## Reading text
__________________________________________________

China is bound to export its inflation—it exports everything else, after all—either in the form of higher prices for toys, or in the form of higher global prices for the commodities it consumes in increasingly huge gulps. The Wall Street Journal noted that iron-ore producers are about to ask for a 50 percent price increase for 2008, thanks to rising demand from Chinese steelmakers. Chinese car sales are up 25 percent through August, which helps support oil prices.

In the United States, companies are passing along high-er commodity and fuel costs by boosting prices, slashing portions and tacking fuel surcharges onto things ranging from deliveries to lawn service. And because food and energy prices are so visible—the prices are posted in public, and consumers buy these goods frequently—price increases have a disproportionate impact on perceptions of inflation. Each month the Conference Board asks consumers what they expect the rate of inflation will be for the next 12 months. The figure has been above 5 percent since April.
China's government is trying to deal with its inflation in predictably Orwellian fashion. "Beijing has instructed local provincial and urban statistical bureaus in a subtle form of denial—they are not to use the word 'inflation' to describe what is happening," notes Keidel. It's easy to mock Beijing's clumsy bureaucrats. But by focusing on core inflation, the Federal Reserve—along with the legions of investors who reacted ecstatically to the interest-rate cut—is practicing its own subtle form of denial.

__________________________________________________

## Prompt 1
Collect every line of the records that contains the string "sketchPlane". Case matters.
The inflation excerpt and the records come from unrelated sources.

Source data
__________________________________________________

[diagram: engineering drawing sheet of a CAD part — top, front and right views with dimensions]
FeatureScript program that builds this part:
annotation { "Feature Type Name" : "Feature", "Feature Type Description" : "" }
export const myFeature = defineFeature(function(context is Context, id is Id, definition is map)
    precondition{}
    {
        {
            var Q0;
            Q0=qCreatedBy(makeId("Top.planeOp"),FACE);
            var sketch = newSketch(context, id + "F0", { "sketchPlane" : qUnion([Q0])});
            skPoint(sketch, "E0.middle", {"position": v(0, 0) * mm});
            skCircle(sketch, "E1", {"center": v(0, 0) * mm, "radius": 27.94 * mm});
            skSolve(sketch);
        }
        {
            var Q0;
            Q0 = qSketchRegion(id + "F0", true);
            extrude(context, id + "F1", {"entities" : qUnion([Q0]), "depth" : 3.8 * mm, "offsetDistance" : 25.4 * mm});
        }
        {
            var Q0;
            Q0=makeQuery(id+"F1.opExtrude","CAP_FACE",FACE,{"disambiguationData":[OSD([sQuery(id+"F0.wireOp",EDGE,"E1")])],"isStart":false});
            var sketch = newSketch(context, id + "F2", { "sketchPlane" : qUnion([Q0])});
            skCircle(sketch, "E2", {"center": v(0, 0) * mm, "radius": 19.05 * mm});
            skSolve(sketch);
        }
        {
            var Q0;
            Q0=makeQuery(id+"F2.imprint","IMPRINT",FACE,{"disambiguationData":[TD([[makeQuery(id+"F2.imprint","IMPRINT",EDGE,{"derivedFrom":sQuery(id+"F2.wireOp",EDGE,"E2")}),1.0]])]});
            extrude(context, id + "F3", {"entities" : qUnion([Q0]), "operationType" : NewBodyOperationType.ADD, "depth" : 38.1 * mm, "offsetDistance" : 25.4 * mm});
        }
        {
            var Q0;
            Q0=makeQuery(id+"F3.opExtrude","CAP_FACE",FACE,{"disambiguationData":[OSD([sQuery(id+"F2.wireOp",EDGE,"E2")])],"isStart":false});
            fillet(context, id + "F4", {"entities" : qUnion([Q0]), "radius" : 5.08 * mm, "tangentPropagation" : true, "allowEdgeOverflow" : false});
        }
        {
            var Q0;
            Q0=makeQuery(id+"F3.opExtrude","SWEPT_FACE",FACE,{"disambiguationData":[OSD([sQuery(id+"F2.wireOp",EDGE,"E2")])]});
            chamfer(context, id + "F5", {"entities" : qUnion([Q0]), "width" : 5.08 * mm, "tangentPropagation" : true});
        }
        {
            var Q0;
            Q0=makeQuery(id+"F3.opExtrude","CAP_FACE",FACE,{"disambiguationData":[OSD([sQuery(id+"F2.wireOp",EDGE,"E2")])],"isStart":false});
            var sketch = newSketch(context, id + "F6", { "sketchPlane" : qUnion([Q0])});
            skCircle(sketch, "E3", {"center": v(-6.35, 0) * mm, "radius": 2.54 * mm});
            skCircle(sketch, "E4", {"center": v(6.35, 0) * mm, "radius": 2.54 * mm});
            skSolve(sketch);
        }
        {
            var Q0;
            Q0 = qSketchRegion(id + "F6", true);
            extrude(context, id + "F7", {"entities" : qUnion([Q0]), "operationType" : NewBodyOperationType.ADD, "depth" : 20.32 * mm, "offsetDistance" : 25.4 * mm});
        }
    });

__________________________________________________

## Prompt 2
Echo the inflation excerpt word for word, from "China's government is" up to and including "form of denial.".

## Expected output 1
            var sketch = newSketch(context, id + "F0", { "sketchPlane" : qUnion([Q0])});
            var sketch = newSketch(context, id + "F2", { "sketchPlane" : qUnion([Q0])});
            var sketch = newSketch(context, id + "F6", { "sketchPlane" : qUnion([Q0])});

## Expected output 2
China's government is trying to deal with its inflation in predictably Orwellian fashion. "Beijing has instructed local provincial and urban statistical bureaus in a subtle form of denial—they are not to use the word 'inflation' to describe what is happening," notes Keidel. It's easy to mock Beijing's clumsy bureaucrats. But by focusing on core inflation, the Federal Reserve—along with the legions of investors who reacted ecstatically to the interest-rate cut—is practicing its own subtle form of denial.